I’ve Completely Lost Control of My House

I am anxiously awaiting tomorrow night, our elementary school’s Learning Fair. Right now there’s evidence of J’s project with her BFF everywhere. They’re researching chemical additives in food, which has led to all sorts of groovy-cool little projects-in-process. Like noticing that the brown candies contain multiple color dyes:

candy dye

Cool. Excellent. The girls are exploring and enjoying science! For a little while I had these contained, but after the last work session, I just gave up.
The thing is, trying to keep the girls focused is like herding cats, and by the time they’re done, I’m too exhausted by the process to try to get stuff tucked away, especially knowing that dragging it all out again will take up valuable time during their brief moments of inspiration.  And some things need to be spread out, like our Wonder bread vs. preservative-free bread mold contest, which is sitting all moist and cozy in sealed plastic bags over a radiator. I’m not taking a picture of those because you really have to smell that stuff to appreciate it.

Right now my living room floor looks like this:

learning fair

And I’m just embracing it. Or, I embraced it for a couple of days, and now it’s making me crazy. But not crazy enough to clean it. Because, who am I kidding? Just next to all that stuff are the piles of half-folded laundry that I could be tackling. By the time I catch up with all the clutter that’s actually my responsibility, the learning fair will be long past.

Meanwhile, the kitchen isn’t great, either. But that’s totally not my fault. In fact, this is another cross to bear in my household, because while I am trying to eat better (and it’s working a bit, although not so much that you would actually notice), here’s what I’ve got in the house right now:

Stockpiling Girl Scout Cookies

Stockpiling Girl Scout Cookies

In case you were wondering, the big box is pretty much full of Thin Mints–Cute W likes to eat those by the sleeve. The rest of my family are Girl Scout cookie enthusiasts. In fact, this turned out not to be quite enough, since we only had a single box of Tagalongs. There was an incident in which someone hid the box so that they could keep these little beauties all for themselves–I found the it perched in among my storage containers, and no one was willing to confess how they’d been tucked away. Incidentally, I haven’t eaten a single Girl Scout cookie. This sounds like a marvelous feat of self-control, but I find them resistible as long as I don’t start tasting them.

These are another story:

Lindt

Oh. My. God. Apparently there was a Lindt factory outlet near the soccer tournament in New Hampshire, and Cute W went nuts. I blame his mother for this: he can’t pass up a bargain, and he thinks that if 4 ounces of something is good, a few pounds is better. But that’s a hell of a lot of chocolate for me to try to ignore day after day in this house.
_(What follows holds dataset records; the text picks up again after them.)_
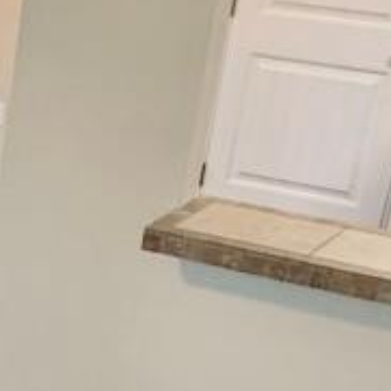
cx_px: -486
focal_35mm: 130
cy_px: 439
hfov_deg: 11.5
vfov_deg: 13.1
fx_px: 1661
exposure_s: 1/60
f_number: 1.8
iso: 125
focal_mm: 4.25
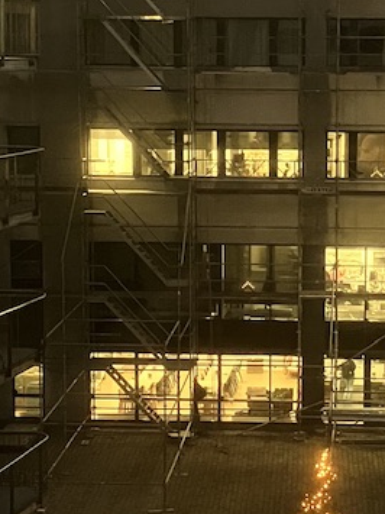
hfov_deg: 14.6
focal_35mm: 101
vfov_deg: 19.5
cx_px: 310
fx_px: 1499
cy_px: 274
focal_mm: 3.99
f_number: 1.8
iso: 640
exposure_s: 1/24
Really, what I need to do is tell them to hide these, and to hide them better than those Tagalong cookies. Maybe at the bottom of this pile of laundry? They’d be safe there for a few days!

Meanwhile, as we head into testing season, the random school papers have increased exponentially. I actually took a picture of a recent New York State Common Core math problem because I thought it was so crazy-pants. Do you know the answer? Feel free to take a guess in the comments (and you can click on the photo itself to make it bigger).

math problem

In the midst of all of this school-induced chaos, J trotted home with a baby cabbage plant. She was excited to try to grow an enormous cabbage. I was less excited, even though I’m a huge fan of gardening with kids. The handout that came with it felt an awful lot like a big advertisement for Bonnie Plants, and I was ready to go into a full-on rant, but then all of the photos of proud kids with their cabbage plants were too adorable and I didn’t have the heart.

cabbage

But I’m still annoyed. The instruction sheet says, “For best results, plant directly into the garden.” Except that cabbage plants are supposed to be planted 3-4 weeks before the last expected frost date, which is the beginning of May in our area. So we really have a couple of weeks before we should plant the damn thing, and that’s a couple of weeks that we have to do our best to keep it alive here in the house. This is the sort of thing J really cares about, and so I don’t want us to mess it up.

I don’t think you should gift kids with anything alive without prior parental approval, be it a puppy or a fish or a friggin’ cabbage plant. And now I’ve got this slightly-bent-over little cabbage plant jockeying for position among the disgustingly chemical-laden candies and moldy bread and incomprehensible math worksheets on a table and I just want to tuck everything away so that I can clear, clean surface for homework and dinner-eating. But trying to clear it all is too daunting, so I just skulk into the kitchen and eat a chocolate truffle instead.